• **Text section**:
- Opening Delimiter -

Published 12/09/2015

George Hamilton
George Hamilton

When George Hamilton looked around the room inside St Mary's College on Belfast's Falls Road during the August West Belfast Festival, he would have spotted a few familiar faces.

Aside from Martin McGuinness whom the Chief Constable was sharing a platform, down in the audience there would have been a number of characters he saw before - possibly during intelligence briefings when he was in the RUC.

There was Bobby Storey, ex-IRA and named in Parliament as director of the movement's intelligence department, and now Sinn Fein's northern chairman.

Also among the throng listening to a debate on the legacy of the Troubles past was Sean "Spike" Murray, another west Belfast IRA figure, strong supporter like Storey of the peace process and currently named in court papers in connection with the Provisionals' gun-running operation in Florida back in 1999.

Just over a week later, another less well-known IRA figure called Kevin McGuigan was shot dead in front of his wife at the gate of their home in the Short Strand district.

- Closing Delimiter -

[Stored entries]

- Opening Delimiter -

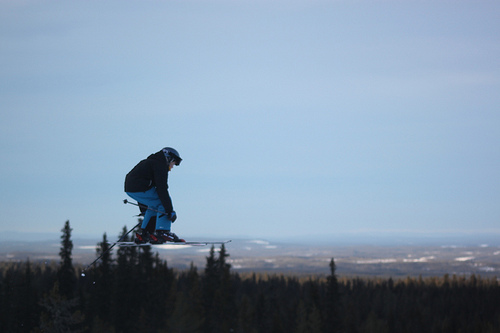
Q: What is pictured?
A: Skier.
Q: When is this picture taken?
A: In action.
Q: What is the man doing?
A: Jumping.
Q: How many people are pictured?
A: One.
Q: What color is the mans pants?
A: White.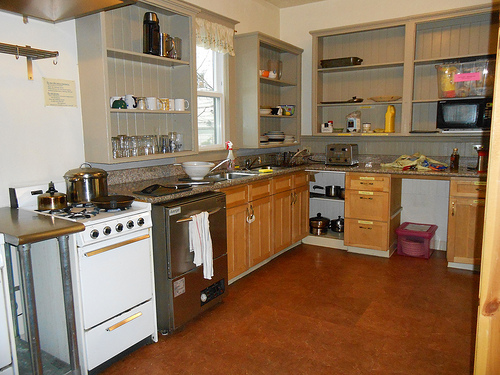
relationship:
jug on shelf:
[384, 103, 401, 130] [344, 104, 409, 149]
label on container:
[451, 75, 479, 85] [424, 99, 484, 102]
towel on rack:
[187, 208, 224, 286] [167, 196, 226, 236]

- Closing Delimiter -

• **Exercise tasks**:
a) Echo the George Hamilton article between "When George Hamilton" and "few familiar faces.", inclusive.
b) In the George Hamilton article, what position does Bobby Storey now hold?

• **Task answers**:
a)
When George Hamilton looked around the room inside St Mary's College on Belfast's Falls Road during the August West Belfast Festival, he would have spotted a few familiar faces.

b) He is Sinn Fein's northern chairman.